Today’s artifact is a fun one: A case of Polaroid roll film, unopened. “Use by December 1953.” Er, didn’t quite happen.

Type 41 was Polaroid’s original black-and-white film, introduced in 1950. (Its predecessor, Type 40, was the original Polaroid Land film, and made sepia photos.) Meroë Morse, a remarkable young Smith College graduate who worked for Edwin Land, was its midwife—Land himself being the one who birthed it. It was groundbreaking, and turning brown-and-white into black-and-white was (Land later said) among the toughest things Polaroid ever pulled off.

But it was not a perfect product. A few months after Type 41 was introduced, customers began to report that their photos were fading, and the chemists rushed back to the lab. A stopgap solution was cooked up by a colleague of Morse’s named Elkan Blout, and it was called film coater–a little tube containing a swab soaked in liquid plastic that was packed with every Picture Roll. Customers were instructed to lay each new photo flat and paint it with this nasty vinegary-smelling stuff. Though it was a mess, it worked pretty well, and may have saved Polaroid. It also inadvertently started a practice that we still see today.

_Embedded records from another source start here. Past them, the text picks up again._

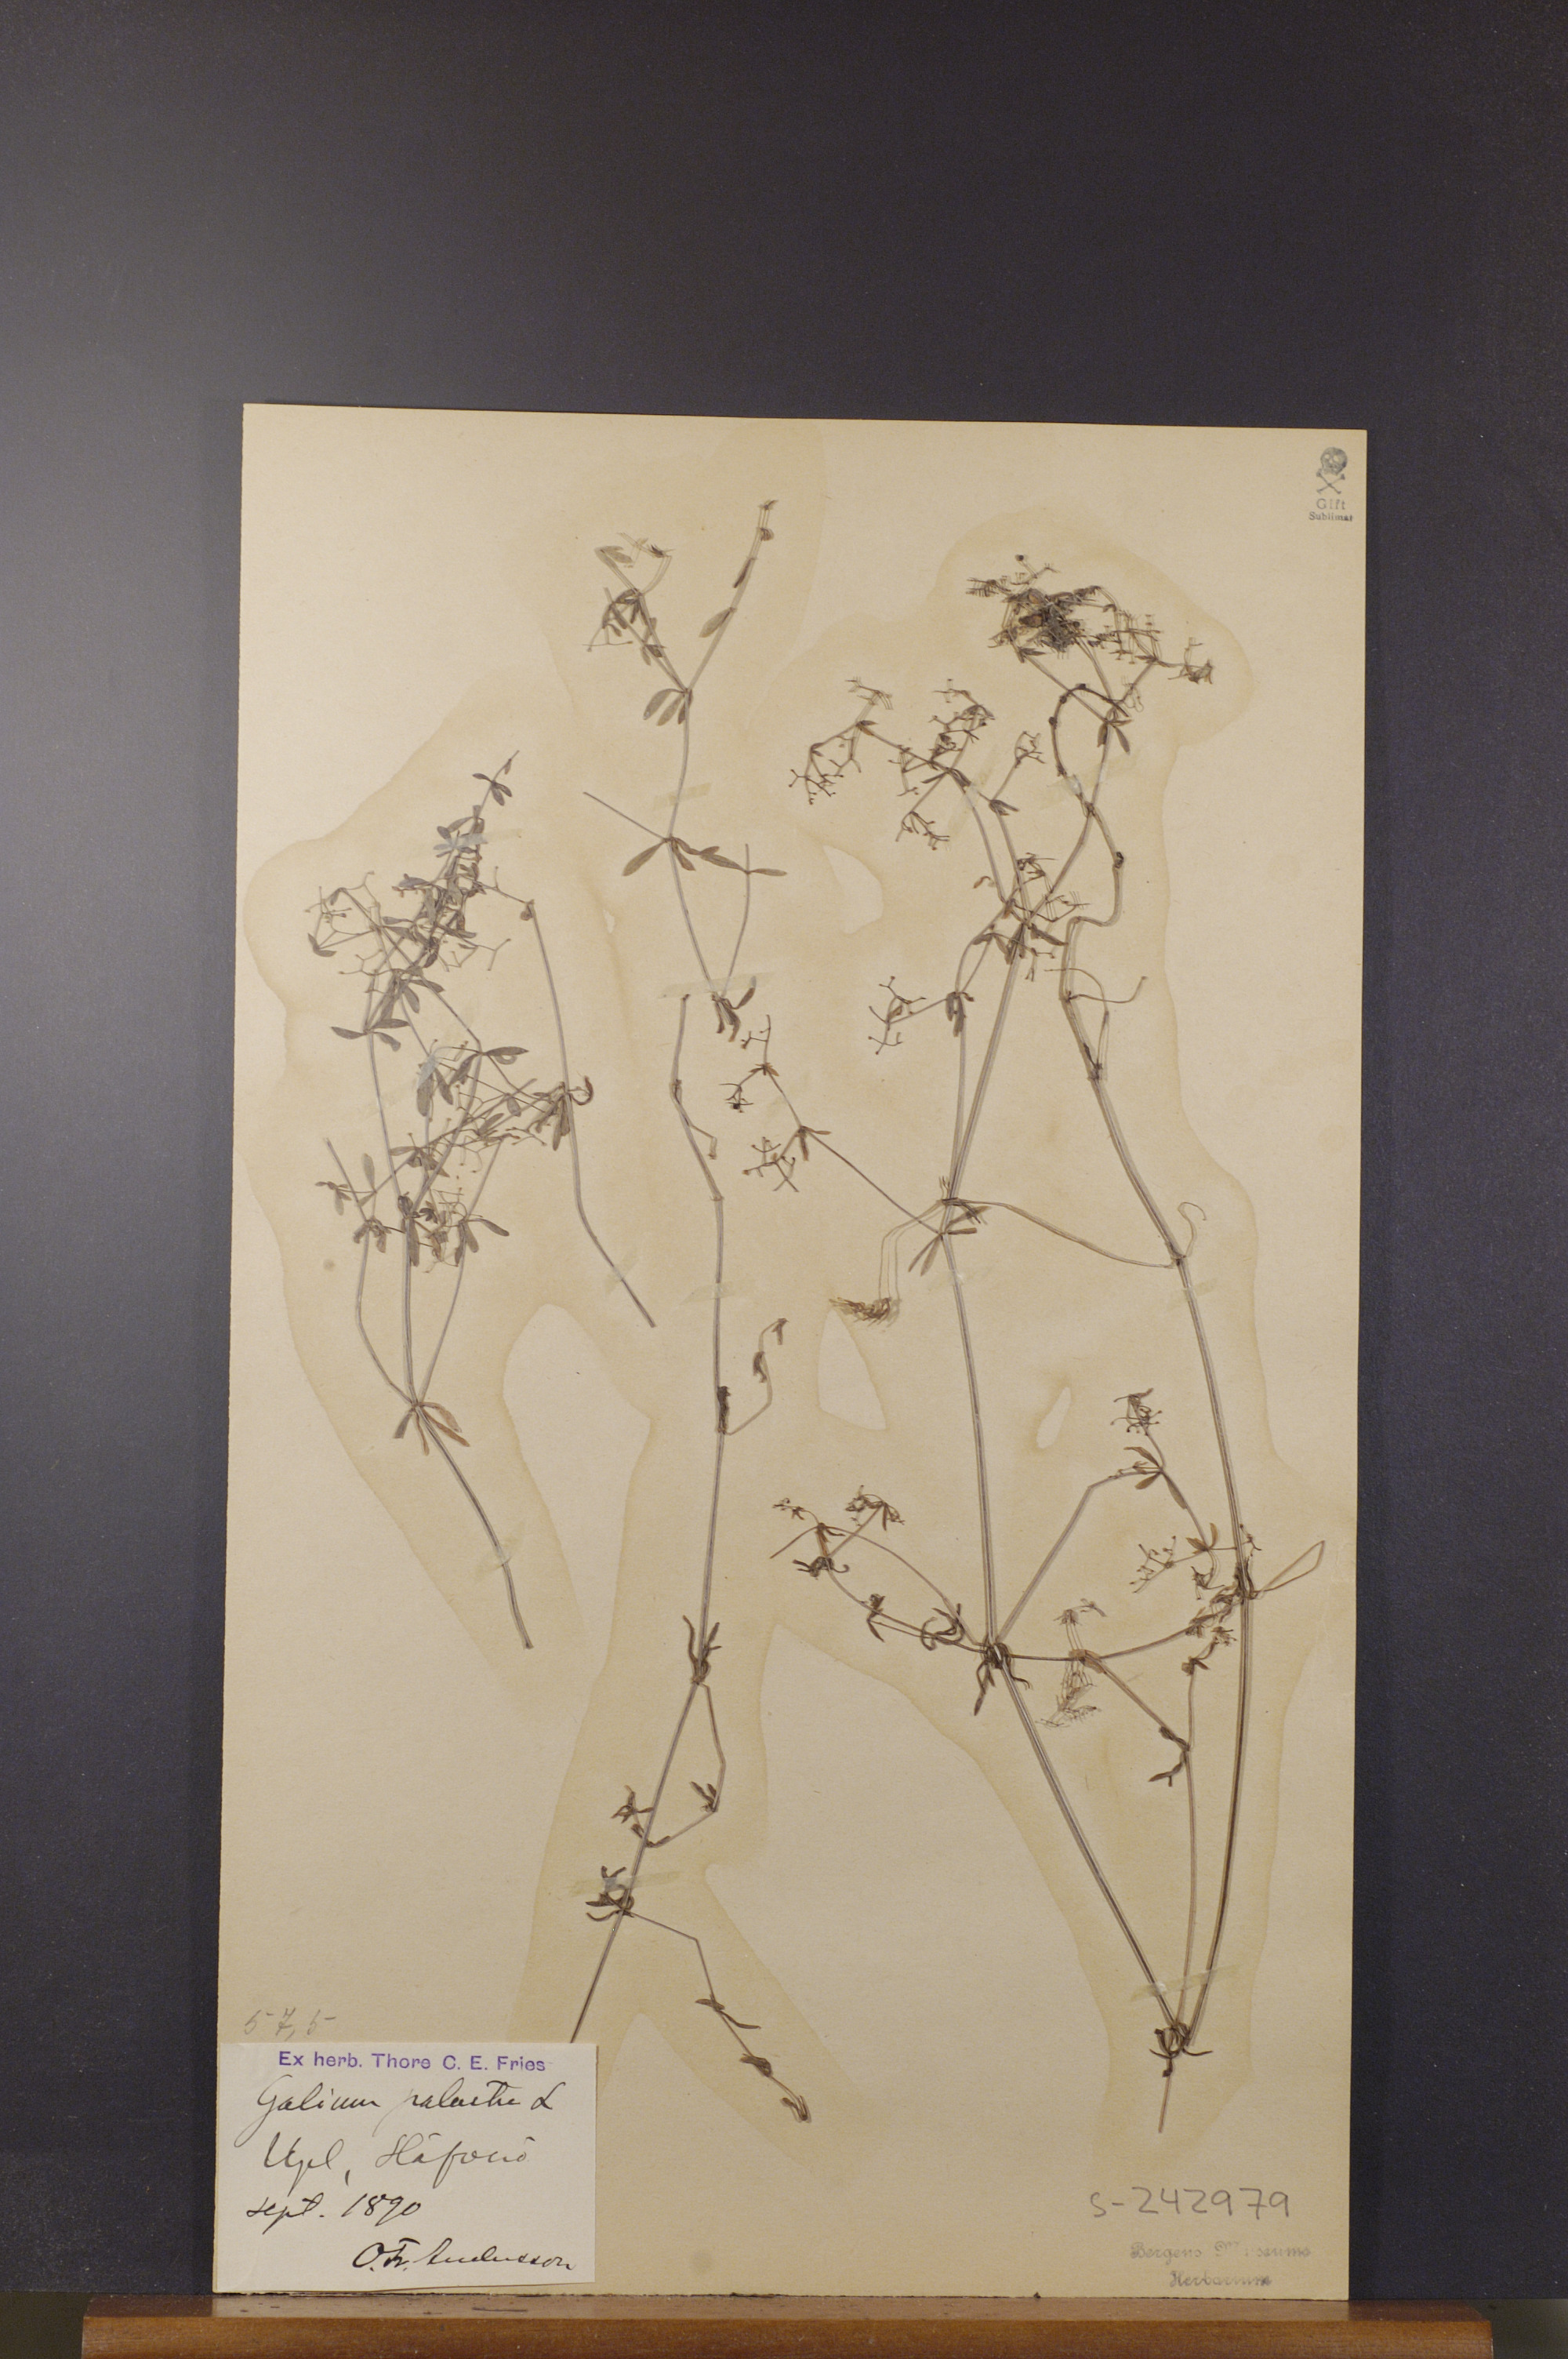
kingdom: Plantae
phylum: Tracheophyta
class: Magnoliopsida
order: Gentianales
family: Rubiaceae
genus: Galium
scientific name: Galium palustre
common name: Common marsh-bedstraw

Because those freshly coated photos were wet, people tended to wave them in the air to dry them off. In other words, this stuff created the Polaroid Shake. Never mind that later films were coaterless, or that today’s instant photos may actually be harmed by vigorous shaking. Most people shake anyway, and if you ask them why, you often get a baffled look: “I don’t know… it makes the photo develop faster?” (For the record, it doesn’t.) When Outkast’s Andre 3000 sang “Shake it like a Polaroid picture,” he probably did not realize that he was celebrating a ghost in the machine, going all the way back to 1950. But he was.

Side note: My wife noted that the guy on the box looks a bit like Edwin Land. I think she’s right, and I bet it’s not a coincidence.

3 Responses to Instant Artifact: Type 41

  1. […] week, I recounted the story of Type 41 film, and the close call it briefly caused at Polaroid. Today, we visit the humble little product that […]

  2. Melissa Morse says:

    The woman on the box looks very much like Meroe Morse, whom you referenced in this post. I bet that is also not coincidental!

  3. James Howard says:

    My source for the May 1st date was INSISTING ON THE IMPOSSIBLE by Victor K. McElheny, page 206. It is worded “on 1 May 1950, black-and-white film emerged from Morse’s laboratory and the engineering and production departments and went on the market Type 41.”

    It is possible it took from May until mid July to manufacture enough film for release. But then again McElheny states “by July 1950 black and white pictures were coming into the copy service.” That points to regional releases.

    Black-and-white pictures were published in U.S. CAMERA August 1950.